Two sins are mentioned here. He was confident in his own righteousness and he looked down upon others.   Again, here is some help from Klyne Snodgrass:

“The error of the Pharisee is surely that he thinks he can be obedient to God and still have disdain for people like the tax collector–that is, that he can fulfill what the Torah demands with no attention to the love command. . . .  What may have started as legitimate affirmation that he has kept the covenant has detoured into disdain and self-congratulations.” 

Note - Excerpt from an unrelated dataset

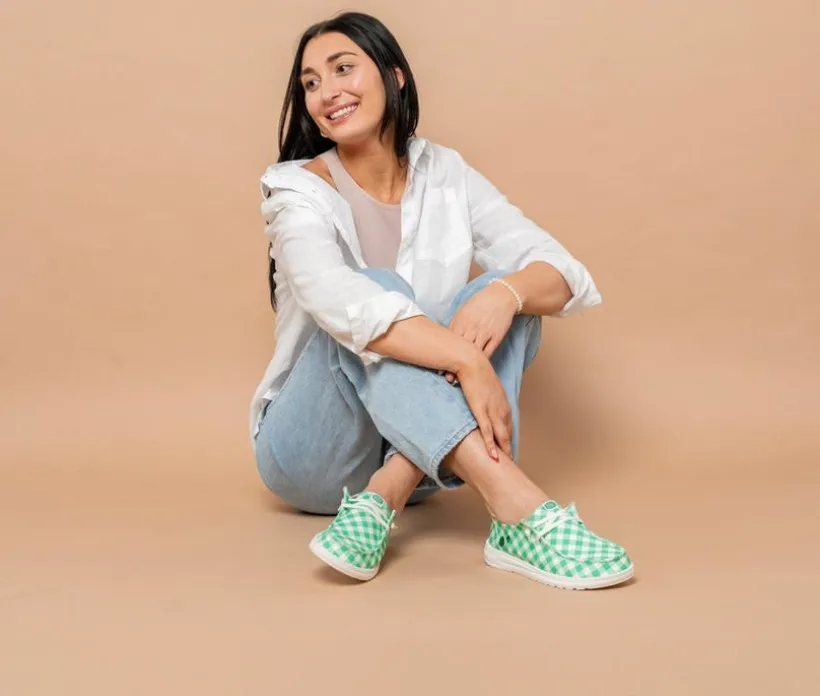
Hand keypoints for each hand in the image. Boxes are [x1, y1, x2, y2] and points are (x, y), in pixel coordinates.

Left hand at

What fault does Jesus find in this Pharisee (and by extension, what fault does Jesus find in all Pharisees, especially the ones gathered around him listening to this parable)? Interestingly, it’s none of the things mentioned in Matthew 23. And it doesn’t seem that Jesus finds any fault in what this Pharisee believes (at least he doesn’t treat this man as if he owned bad theology). Nor does Jesus criticize his approach to the Bible. Nor does Jesus reprimand his zeal, his desire to go above and beyond, or his commitment to doing good. He doesn’t even call him a hypocrite or a sham. The only thing Jesus criticizes here is that he was overly confident of his own righteousness: he lacked humility, and he did not love their neighbor. The Pharisee thanked God that he was already in. The tax collector prayed for mercy. 

Note: Jesus doesn’t condemn the man for being a Pharisee. He condemns him for his lack of love and for his over-abundance of self-righteousness. His problem is not that he is a Pharisee. It is that he has forgotten to be humble and loving and dependent. 

What counts as righteousness before God? Jesus makes it very clear that right deeds done without compassion, without love, without humility are empty deeds. Righteousness always shows itself in many different ways, but its essence is a love of God (expressed in humility) and a love of neighbor. Anything else is a lie. What is wrong with this Pharisee? He lacks humility, love and spiritual hunger. Believing that he has already arrived, he doesn’t feel he needs these things anymore. But he could not have been more wrong. And in this regard, many of us are just like him.

For what it’s worth, Søren Kierkegaard preached on this parable. He offered three points on repentance. First, repentance requires being alone with God, for it is only when we are alone with God that we realize how far from God we are. Second, repentance requires seeing God’s holiness, because it is only when we see that God is holy that we can realize our own sinful wretchedness. And third, repentance requires an awareness of being in danger before God, for it is when we feel safe like the Pharisee did that we really are in peril.